A **Q-Q plot,** short for “quantile-quantile” plot, is used to assess whether or not a set of data potentially came from some theoretical distribution.

In most cases, this type of plot is used to determine whether or not a set of data follows a normal distribution.

If the data is normally distributed, the points in a Q-Q plot will lie on a straight diagonal line.

Conversely, the more the points in the plot deviate significantly from a straight diagonal line, the less likely the set of data follows a normal distribution.

The easiest way to create a Q-Q plot in SAS is to use the **PROC UNIVARIATE** statement along with the **QQPLOT** statement:

proc univariate data=my_data noprint; qqplot my_variable; run;

The following examples show how to use this syntax in practice.

**Note**: We use the **NOPRINT** statement to suppress all other summary statistics and tables that are automatically generated by the **PROC UNIVARIATE** statement.

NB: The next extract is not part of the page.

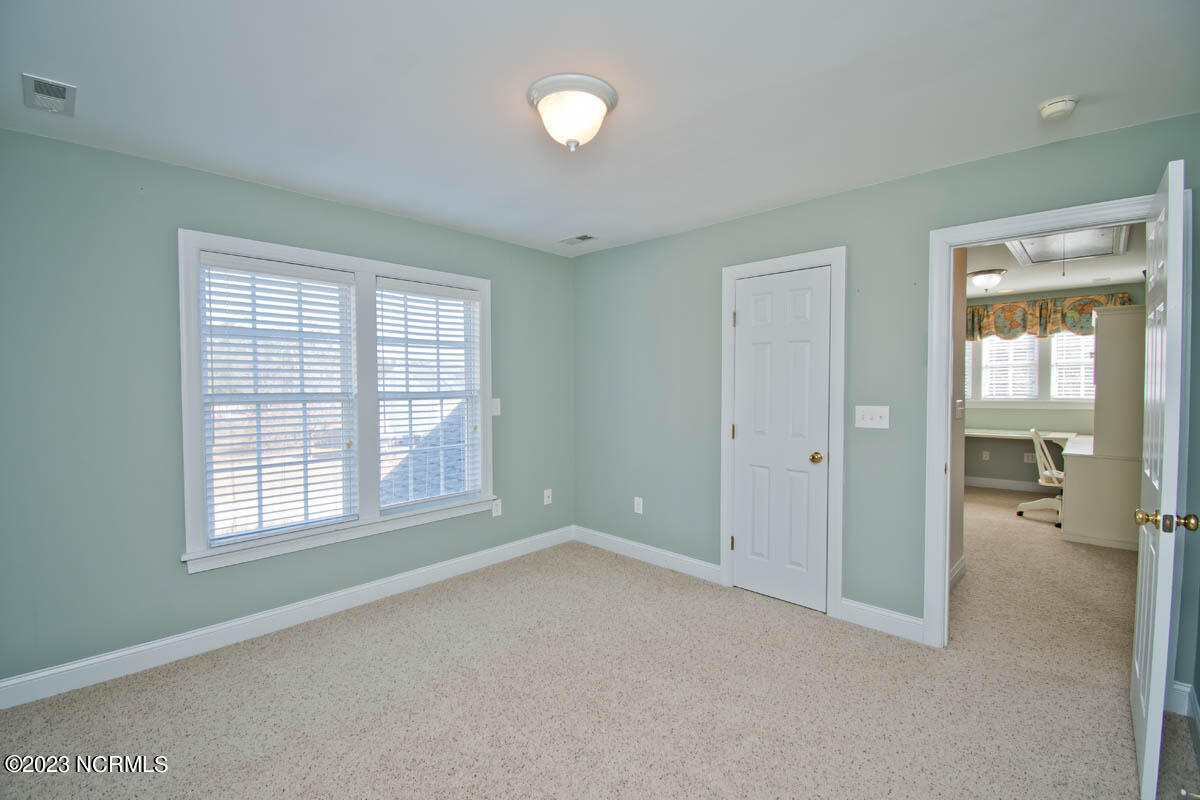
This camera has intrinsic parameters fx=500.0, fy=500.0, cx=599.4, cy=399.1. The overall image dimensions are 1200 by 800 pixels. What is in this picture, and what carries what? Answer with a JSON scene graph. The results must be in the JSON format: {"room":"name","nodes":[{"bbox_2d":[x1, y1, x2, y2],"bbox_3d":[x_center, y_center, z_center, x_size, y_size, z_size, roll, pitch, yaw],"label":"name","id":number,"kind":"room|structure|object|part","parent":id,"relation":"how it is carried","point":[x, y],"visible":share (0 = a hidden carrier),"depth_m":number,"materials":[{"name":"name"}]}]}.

**Example 1: Create Q-Q Plot in SAS for Normal Data**

The following code shows how to create a Q-Q plot for a dataset that contains 1,000 observations generated from a normal distribution with a mean of 10 and standard deviation of 2:

**/*generate 1000 values that follow normal distribution with mean 10 and sd 2 */
data normal_data;
do i = 1 to 1000;
x = 10 + 2*rannor(1);
output;
end;
run;
/*create q-q plot*/
proc univariate data=normal_data noprint;
qqplot x;
run;**

We can see that the points lie mostly along a straight diagonal line with some minor deviations along each of the tails.

Based on this plot, we could safely assume that this set of data is normally distributed.

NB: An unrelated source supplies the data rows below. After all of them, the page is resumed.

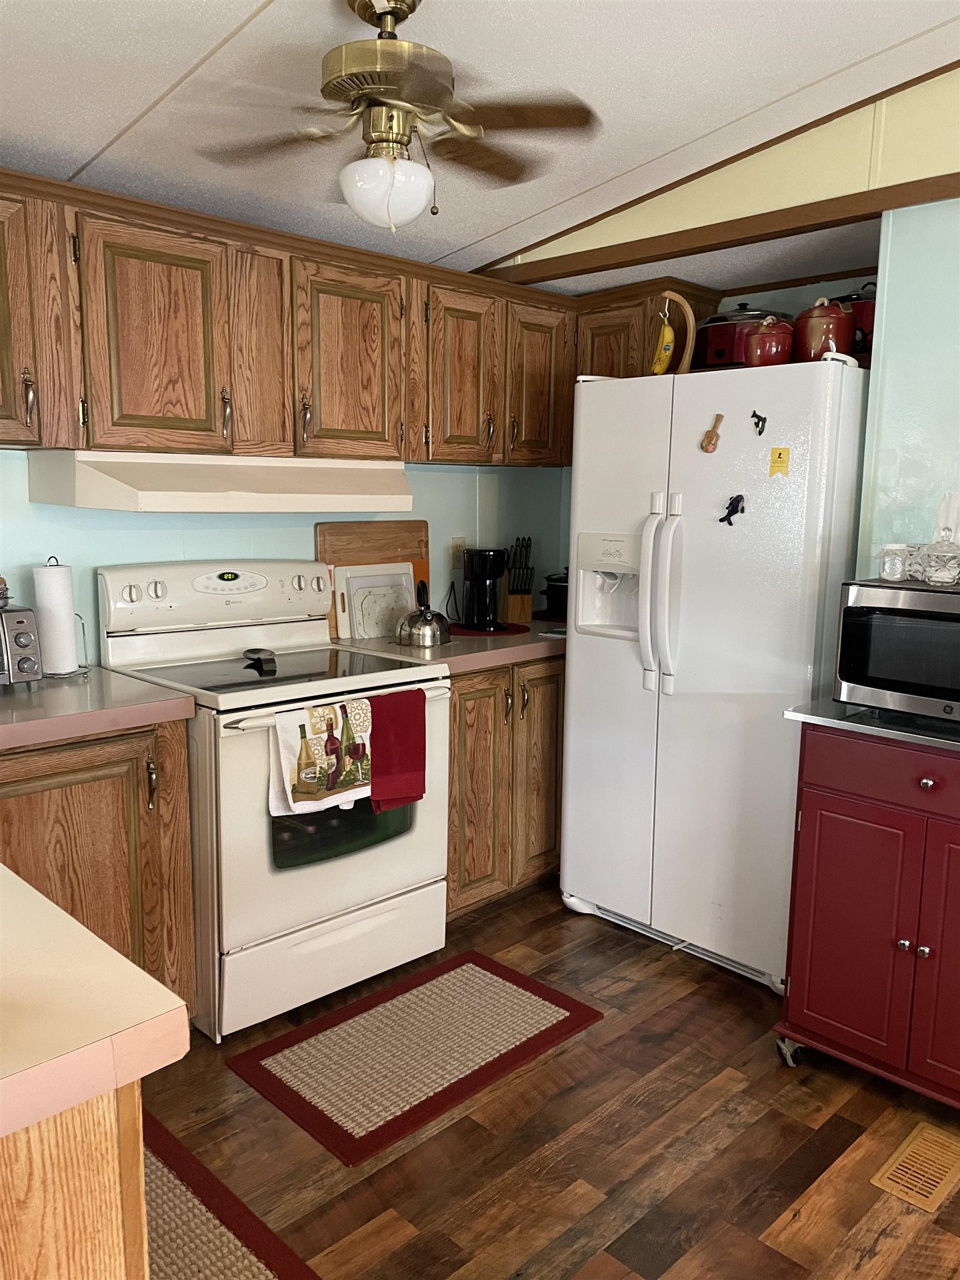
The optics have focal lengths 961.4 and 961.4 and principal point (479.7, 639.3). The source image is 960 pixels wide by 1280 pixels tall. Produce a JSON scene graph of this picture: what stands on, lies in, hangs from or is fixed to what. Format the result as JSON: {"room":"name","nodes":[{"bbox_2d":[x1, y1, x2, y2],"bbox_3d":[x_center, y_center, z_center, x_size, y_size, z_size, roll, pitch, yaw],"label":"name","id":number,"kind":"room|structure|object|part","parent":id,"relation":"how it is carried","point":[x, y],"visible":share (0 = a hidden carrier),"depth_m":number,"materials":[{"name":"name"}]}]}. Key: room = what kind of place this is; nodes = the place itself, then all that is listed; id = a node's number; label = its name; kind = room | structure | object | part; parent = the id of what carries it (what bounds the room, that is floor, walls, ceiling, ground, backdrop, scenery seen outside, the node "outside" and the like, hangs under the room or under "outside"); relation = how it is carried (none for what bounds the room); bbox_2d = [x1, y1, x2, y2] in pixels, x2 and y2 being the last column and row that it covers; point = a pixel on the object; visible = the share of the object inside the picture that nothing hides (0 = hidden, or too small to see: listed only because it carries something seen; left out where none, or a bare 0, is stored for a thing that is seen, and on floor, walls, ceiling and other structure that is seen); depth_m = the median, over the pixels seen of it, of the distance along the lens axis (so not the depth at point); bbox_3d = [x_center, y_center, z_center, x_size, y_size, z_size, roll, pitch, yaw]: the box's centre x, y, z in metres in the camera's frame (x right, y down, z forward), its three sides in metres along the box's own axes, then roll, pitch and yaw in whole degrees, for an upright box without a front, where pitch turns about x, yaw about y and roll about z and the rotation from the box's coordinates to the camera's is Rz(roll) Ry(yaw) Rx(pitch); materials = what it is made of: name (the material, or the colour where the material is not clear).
{"room":"kitchen","nodes":[
{"label":"kitchen","id":0,"kind":"room"},
{"bbox_2d":[0,448,568,666],"bbox_3d":[-1.207,-0.272,2.756,4.356,2.474,0.129,-8,13,-44],"label":"back wall","id":1,"kind":"structure","parent":0,"point":[27,506],"depth_m":3.11,"materials":[{"name":"paint"}]},
{"bbox_2d":[1,166,713,468],"bbox_3d":[-0.567,-0.860,2.879,3.178,0.620,0.505,-8,13,-44],"label":"upper cabinets","id":2,"kind":"object","parent":1,"relation":"attached to","point":[4,418],"visible":0.89,"depth_m":2.72,"materials":[{"name":"brown wood"}]},
{"bbox_3d":[-1.194,-0.725,2.202,0.324,0.586,0.202,-8,13,-44],"label":"cabinet door","id":3,"kind":"part","parent":2,"relation":"part of","materials":[{"name":"brown wood"}]},
{"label":"handle","id":4,"kind":"part","parent":2,"relation":"part of","materials":[{"name":"metal"}]},
{"bbox_3d":[-0.831,-0.745,2.474,0.346,0.589,0.157,-8,13,-44],"label":"upper cabinet door","id":5,"kind":"part","parent":2,"relation":"part of","materials":[{"name":"brown wood"}]},
{"bbox_2d":[25,449,415,513],"bbox_3d":[-0.697,-0.453,2.781,0.959,0.148,0.499,-8,13,-44],"label":"range hood","id":6,"kind":"object","parent":2,"relation":"attached to","point":[156,504],"visible":0.96,"depth_m":2.55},
{"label":"cabinet door","id":7,"kind":"part","parent":2,"relation":"part of","materials":[{"name":"brown wood"}]},
{"bbox_3d":[-0.392,-0.825,2.919,0.348,0.600,0.149,-8,13,-44],"label":"cabinet door","id":8,"kind":"part","parent":2,"relation":"part of","materials":[{"name":"brown wood"}]},
{"bbox_3d":[-0.067,-0.869,3.212,0.296,0.598,0.132,-8,13,-44],"label":"cabinet door","id":9,"kind":"part","parent":2,"relation":"part of","materials":[{"name":"brown wood"}]},
{"bbox_3d":[0.210,-0.916,3.485,0.303,0.592,0.180,-8,13,-44],"label":"cabinet door","id":10,"kind":"part","parent":2,"relation":"part of","materials":[{"name":"brown wood"}]},
{"bbox_3d":[0.478,-0.954,3.547,0.220,0.529,0.309,-8,13,-44],"label":"cabinet door","id":11,"kind":"part","parent":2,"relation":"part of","materials":[{"name":"brown wood"}]},
{"bbox_2d":[448,536,466,568],"bbox_3d":[-0.085,-0.337,3.736,0.072,0.117,0.010,-8,13,-44],"label":"wall outlet","id":12,"kind":"object","parent":1,"relation":"attached to","point":[457,541],"visible":0.88,"depth_m":3.73,"materials":[{"name":"plastic"}]},
{"bbox_2d":[0,0,959,288],"bbox_3d":[0.163,-1.131,0.776,4.700,0.104,5.107,-8,13,-44],"label":"ceiling","id":13,"kind":"structure","parent":0,"point":[191,55],"depth_m":2.32,"materials":[{"name":"white paint"}]},
{"bbox_2d":[195,0,599,231],"bbox_3d":[-0.176,-1.073,1.957,0.802,0.480,0.783,1,9,3],"label":"ceiling fan","id":14,"kind":"object","parent":13,"relation":"hanging from","point":[412,4],"visible":0.99,"depth_m":1.91,"materials":[{"name":"metal"}]},
{"bbox_2d":[140,881,959,1279],"bbox_3d":[0.406,1.356,0.929,5.713,0.061,5.238,-8,13,-44],"label":"floor","id":15,"kind":"structure","parent":0,"point":[655,1052],"depth_m":2.13,"materials":[{"name":"brown wood"}]},
{"bbox_2d":[0,1078,151,1279],"bbox_3d":[-1.123,0.818,1.223,0.917,0.877,1.467,-8,13,-44],"label":"peninsula cabinet","id":16,"kind":"object","parent":15,"relation":"on","point":[122,1268],"visible":0.59,"depth_m":0.93,"materials":[{"name":"brown wood"}]},
{"bbox_2d":[0,865,191,1145],"bbox_3d":[-1.114,0.403,1.100,1.044,0.050,1.272,-8,13,-44],"label":"peninsula countertop","id":17,"kind":"structure","parent":16,"relation":"on","point":[133,969],"depth_m":1.02,"materials":[{"name":"beige laminate"}]},
{"bbox_2d":[0,717,196,1015],"bbox_3d":[-1.223,0.624,2.356,0.823,0.869,0.624,-8,13,-44],"label":"base cabinet","id":18,"kind":"object","parent":15,"relation":"on","point":[88,813],"visible":0.6,"depth_m":2.27,"materials":[{"name":"brown wood"}]},
{"bbox_2d":[0,667,192,750],"bbox_3d":[-1.294,0.174,2.274,0.968,0.047,0.685,-8,13,-44],"label":"countertop","id":19,"kind":"structure","parent":18,"relation":"on","point":[25,695],"depth_m":2.28,"materials":[{"name":"laminate"}]},
{"bbox_2d":[0,602,42,684],"bbox_3d":[-1.310,0.029,2.351,0.385,0.207,0.313,-8,13,-44],"label":"toaster oven","id":20,"kind":"object","parent":19,"relation":"on","point":[22,635],"visible":1,"depth_m":2.36,"materials":[{"name":"silver metal"}]},
{"bbox_2d":[33,556,89,677],"bbox_3d":[-1.156,-0.064,2.611,0.153,0.316,0.152,-8,13,-44],"label":"paper towel holder","id":21,"kind":"object","parent":19,"relation":"on","point":[67,673],"visible":0.67,"depth_m":2.58,"materials":[{"name":"metal"}]},
{"bbox_2d":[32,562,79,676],"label":"paper towel roll","id":22,"kind":"object","parent":21,"relation":"on","point":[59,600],"visible":0.97,"depth_m":2.56,"materials":[{"name":"white paper"}]},
{"bbox_2d":[141,1107,319,1279],"bbox_3d":[-0.631,1.177,1.739,0.538,0.011,1.038,-8,13,-44],"label":"rug","id":23,"kind":"object","parent":15,"relation":"on","point":[244,1265],"visible":0.66,"depth_m":1.88,"materials":[{"name":"carpet"}]},
{"bbox_2d":[95,561,453,1040],"bbox_3d":[-0.582,0.394,2.860,0.763,1.197,0.740,-8,13,-44],"label":"stove","id":24,"kind":"object","parent":15,"relation":"on","point":[312,875],"visible":0.77,"depth_m":2.68,"materials":[{"name":"white metal"}]},
{"bbox_3d":[-0.778,-0.130,2.989,0.743,0.217,0.177,-8,13,-44],"label":"control panel","id":25,"kind":"part","parent":24,"relation":"part of","materials":[{"name":"white plastic"}]},
{"bbox_2d":[242,646,277,673],"bbox_3d":[-0.647,0.056,2.830,0.094,0.038,0.178,-2,9,-15],"label":"spoon rest","id":26,"kind":"object","parent":24,"relation":"on","point":[254,651],"visible":0.99,"depth_m":2.81,"materials":[{"name":"black"}]},
{"bbox_2d":[271,695,374,815],"bbox_3d":[-0.404,0.306,2.534,0.328,0.288,0.055,-8,13,-44],"label":"kitchen towel","id":27,"kind":"object","parent":24,"relation":"hanging from","point":[291,756],"visible":0.95,"depth_m":2.51,"materials":[{"name":"fabric"}]},
{"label":"storage drawer","id":28,"kind":"part","parent":24,"relation":"part of","materials":[{"name":"white metal"}]},
{"bbox_2d":[368,689,427,812],"bbox_3d":[-0.232,0.309,2.653,0.193,0.319,0.060,-8,13,-44],"label":"red towel","id":29,"kind":"object","parent":24,"relation":"hanging from","point":[407,727],"visible":0.98,"depth_m":2.64,"materials":[{"name":"red fabric"}]},
{"bbox_2d":[228,948,604,1165],"bbox_3d":[-0.156,1.054,2.545,0.851,0.010,0.525,-8,13,-44],"label":"rug","id":30,"kind":"object","parent":15,"relation":"on","point":[536,985],"visible":0.98,"depth_m":2.48,"materials":[{"name":"carpet"}]},
{"bbox_2d":[443,655,565,918],"bbox_3d":[0.012,0.455,3.572,1.017,0.874,0.646,-8,13,-44],"label":"base cabinet","id":31,"kind":"object","parent":15,"relation":"on","point":[460,719],"visible":0.33,"depth_m":3.24,"materials":[{"name":"brown wood"}]},
{"bbox_2d":[330,620,567,674],"bbox_3d":[0.051,-0.011,3.555,1.112,0.048,0.682,-8,13,-44],"label":"countertop","id":32,"kind":"structure","parent":31,"relation":"on","point":[484,644],"depth_m":3.21,"materials":[{"name":"beige laminate"}]},
{"bbox_2d":[317,519,430,641],"bbox_3d":[-0.362,-0.223,3.435,0.458,0.400,0.027,-8,13,-44],"label":"cutting board","id":33,"kind":"object","parent":32,"relation":"on","point":[401,530],"visible":0.43,"depth_m":3.40,"materials":[{"name":"brown wood"}]},
{"bbox_2d":[335,561,418,642],"bbox_3d":[-0.351,-0.140,3.395,0.329,0.251,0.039,-8,13,-44],"label":"cutting board","id":34,"kind":"object","parent":32,"relation":"on","point":[354,579],"visible":0.79,"depth_m":3.36,"materials":[{"name":"white plastic"}]},
{"bbox_2d":[397,577,451,647],"bbox_3d":[-0.190,-0.096,3.237,0.197,0.215,0.190,-8,13,-44],"label":"kettle","id":35,"kind":"object","parent":32,"relation":"on","point":[425,619],"visible":0.99,"depth_m":3.19,"materials":[{"name":"silver metal"}]},
{"bbox_2d":[450,622,528,637],"bbox_3d":[0.017,-0.040,3.572,0.318,0.004,0.318,-8,13,-44],"label":"red mat","id":36,"kind":"object","parent":32,"relation":"on","point":[465,633],"visible":0.65,"depth_m":3.49,"materials":[{"name":"red"}]},
{"bbox_2d":[461,547,507,630],"bbox_3d":[0.004,-0.194,3.569,0.168,0.289,0.193,-1,9,-12],"label":"coffee maker","id":37,"kind":"object","parent":36,"relation":"on","point":[489,574],"visible":0.99,"depth_m":3.52,"materials":[{"name":"black plastic"}]},
{"bbox_2d":[502,536,534,623],"bbox_3d":[0.145,-0.244,3.799,0.104,0.338,0.182,-1,9,-10],"label":"knife block","id":38,"kind":"object","parent":32,"relation":"on","point":[513,584],"visible":0.97,"depth_m":3.76,"materials":[{"name":"brown wood"}]},
{"bbox_2d":[540,570,568,618],"bbox_3d":[0.371,-0.199,3.962,0.239,0.190,0.229,-8,13,-44],"label":"black pot","id":39,"kind":"object","parent":32,"relation":"on","point":[560,595],"visible":0.46,"depth_m":3.89,"materials":[{"name":"black"}]},
{"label":"cabinet door","id":40,"kind":"part","parent":31,"relation":"part of","materials":[{"name":"brown wood"}]},
{"bbox_2d":[558,354,871,992],"bbox_3d":[0.792,0.071,3.118,0.774,1.788,0.899,-8,13,-44],"label":"refrigerator","id":41,"kind":"object","parent":15,"relation":"on","point":[570,665],"visible":0.89,"depth_m":2.82,"materials":[{"name":"white metal"}]},
{"bbox_3d":[0.531,-0.126,2.844,0.100,0.554,0.103,-8,13,-44],"label":"handles","id":42,"kind":"part","parent":41,"relation":"part of","materials":[{"name":"white plastic"}]},
{"bbox_2d":[654,290,695,375],"bbox_3d":[0.611,-0.956,3.071,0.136,0.291,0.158,-1,9,-8],"label":"banana hanger","id":43,"kind":"object","parent":41,"relation":"on","point":[676,296],"visible":0.73,"depth_m":3.04,"materials":[{"name":"brown wood"}]},
{"bbox_2d":[651,315,675,374],"bbox_3d":[0.591,-0.934,3.100,0.055,0.175,0.135,0,9,-2],"label":"banana","id":44,"kind":"object","parent":43,"relation":"hanging from","point":[668,334],"visible":0.9,"depth_m":3.07,"materials":[{"name":"yellow food"}]},
{"bbox_2d":[700,412,724,452],"bbox_3d":[0.674,-0.597,2.787,0.028,0.114,0.070,-8,13,-44],"label":"magnet","id":45,"kind":"object","parent":41,"relation":"attached to","point":[710,436],"visible":0.99,"depth_m":2.78},
{"bbox_2d":[718,493,745,524],"bbox_3d":[0.711,-0.366,2.719,0.039,0.081,0.073,-8,13,-44],"label":"magnet","id":46,"kind":"object","parent":41,"relation":"attached to","point":[729,514],"visible":0.98,"depth_m":2.71},
{"bbox_2d":[697,302,791,365],"bbox_3d":[0.871,-1.015,3.231,0.328,0.239,0.308,-8,13,-44],"label":"slow cooker","id":47,"kind":"object","parent":41,"relation":"on","point":[753,318],"visible":0.56,"depth_m":3.11,"materials":[{"name":"red"}]},
{"bbox_2d":[750,410,767,435],"bbox_3d":[0.774,-0.602,2.681,0.033,0.062,0.048,-8,13,-44],"label":"magnet","id":48,"kind":"object","parent":41,"relation":"attached to","point":[758,426],"visible":0.98,"depth_m":2.68,"materials":[{"name":"black"}]},
{"bbox_2d":[742,314,794,365],"bbox_3d":[0.833,-0.856,2.778,0.147,0.155,0.148,-8,13,-44],"label":"red pot","id":49,"kind":"object","parent":41,"relation":"on","point":[755,340],"visible":0.87,"depth_m":2.73,"materials":[{"name":"red ceramic"}]},
{"bbox_2d":[767,446,790,476],"bbox_3d":[0.821,-0.485,2.640,0.012,0.081,0.058,-8,13,-44],"label":"yellow magnet","id":50,"kind":"object","parent":41,"relation":"attached to","point":[779,453],"visible":0.98,"depth_m":2.64,"materials":[{"name":"yellow paper"}]},
{"bbox_2d":[792,297,857,362],"bbox_3d":[0.990,-0.882,2.767,0.183,0.201,0.184,-8,13,-44],"label":"red canister","id":51,"kind":"object","parent":41,"relation":"on","point":[813,348],"visible":0.79,"depth_m":2.70,"materials":[{"name":"red ceramic"}]},
{"bbox_2d":[828,280,876,355],"bbox_3d":[1.215,-1.007,3.045,0.243,0.252,0.267,-8,13,-44],"label":"slow cooker","id":52,"kind":"object","parent":41,"relation":"on","point":[866,318],"visible":0.28,"depth_m":2.96,"materials":[{"name":"red"}]},
{"bbox_2d":[773,715,959,1108],"bbox_3d":[1.174,0.657,2.283,0.529,0.904,0.766,-8,13,-44],"label":"kitchen cart","id":53,"kind":"object","parent":15,"relation":"on","point":[813,789],"visible":0.96,"depth_m":2.23,"materials":[{"name":"red wood"}]},
{"bbox_3d":[0.811,1.057,2.504,0.059,0.076,0.064,-8,13,-44],"label":"caster wheel","id":54,"kind":"part","parent":53,"relation":"part of","materials":[{"name":"metal"}]},
{"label":"door","id":55,"kind":"part","parent":53,"relation":"part of","materials":[{"name":"red wood"}]},
{"bbox_2d":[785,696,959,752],"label":"countertop","id":56,"kind":"structure","parent":53,"relation":"on","point":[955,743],"depth_m":2.21,"materials":[{"name":"silver metal"}]},
{"bbox_2d":[833,578,959,722],"bbox_3d":[1.147,0.026,2.247,0.404,0.298,0.505,-8,13,-44],"label":"microwave","id":57,"kind":"object","parent":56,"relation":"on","point":[863,625],"visible":0.99,"depth_m":2.19,"materials":[{"name":"metal"}]},
{"bbox_2d":[878,542,912,580],"bbox_3d":[0.995,-0.185,2.311,0.072,0.087,0.071,-8,13,-44],"label":"glass jar","id":58,"kind":"object","parent":57,"relation":"on","point":[884,574],"visible":0.99,"depth_m":2.29,"materials":[{"name":"clear glass"}]},
{"bbox_2d":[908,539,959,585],"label":"glass dish","id":59,"kind":"object","parent":57,"relation":"on","point":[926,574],"visible":0.99,"depth_m":2.24,"materials":[{"name":"clear glass"}]},
{"bbox_2d":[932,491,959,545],"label":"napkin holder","id":60,"kind":"object","parent":57,"relation":"on","point":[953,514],"visible":0.8,"depth_m":2.36,"materials":[{"name":"white"}]},
{"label":"drawer","id":61,"kind":"part","parent":53,"relation":"part of","materials":[{"name":"red paint"}]},
{"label":"knobs","id":62,"kind":"part","parent":53,"relation":"part of","materials":[{"name":"silver metal"}]},
{"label":"knob","id":63,"kind":"part","parent":53,"relation":"part of","materials":[{"name":"metal"}]},
{"bbox_2d":[867,1121,959,1213],"bbox_3d":[0.974,1.141,2.099,0.294,0.007,0.132,-8,13,-44],"label":"floor vent","id":64,"kind":"object","parent":15,"relation":"in","point":[913,1146],"visible":0.97,"depth_m":2.08,"materials":[{"name":"brown metal"}]},
{"bbox_2d":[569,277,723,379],"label":"upper cabinet","id":65,"kind":"object","parent":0,"point":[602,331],"visible":0.35,"depth_m":3.51,"materials":[{"name":"brown wood"}]},
{"bbox_2d":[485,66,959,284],"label":"wall","id":66,"kind":"structure","parent":0,"point":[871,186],"depth_m":2.68,"materials":[{"name":"paint"}]},
{"bbox_2d":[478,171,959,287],"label":"wood trim","id":67,"kind":"structure","parent":66,"relation":"attached to","point":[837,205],"depth_m":2.86,"materials":[{"name":"brown wood"}]},
{"bbox_2d":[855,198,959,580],"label":"right wall","id":68,"kind":"structure","parent":0,"point":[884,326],"depth_m":2.57,"materials":[{"name":"paint"}]}
]}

**Example 2: Q-Q Plot for Non-Normal Data**

The following code shows how to create a Q-Q plot for a dataset that contains 1,000 observations generated from an exponential distribution:

**/*generate 1000 values that follow an exponential distribution*/
data exp_data;
do i = 1 to 1000;
x = ranexp(1);
output;
end;
run;
/*create q-q plot*/
proc univariate data=exp_data noprint;
qqplot x;
run;**

Wan see that the points deviate significantly from a straight diagonal line. This is a clear indication that the set of data is not normally distributed.

This should make sense considering we specified that the data should follow an exponential distribution.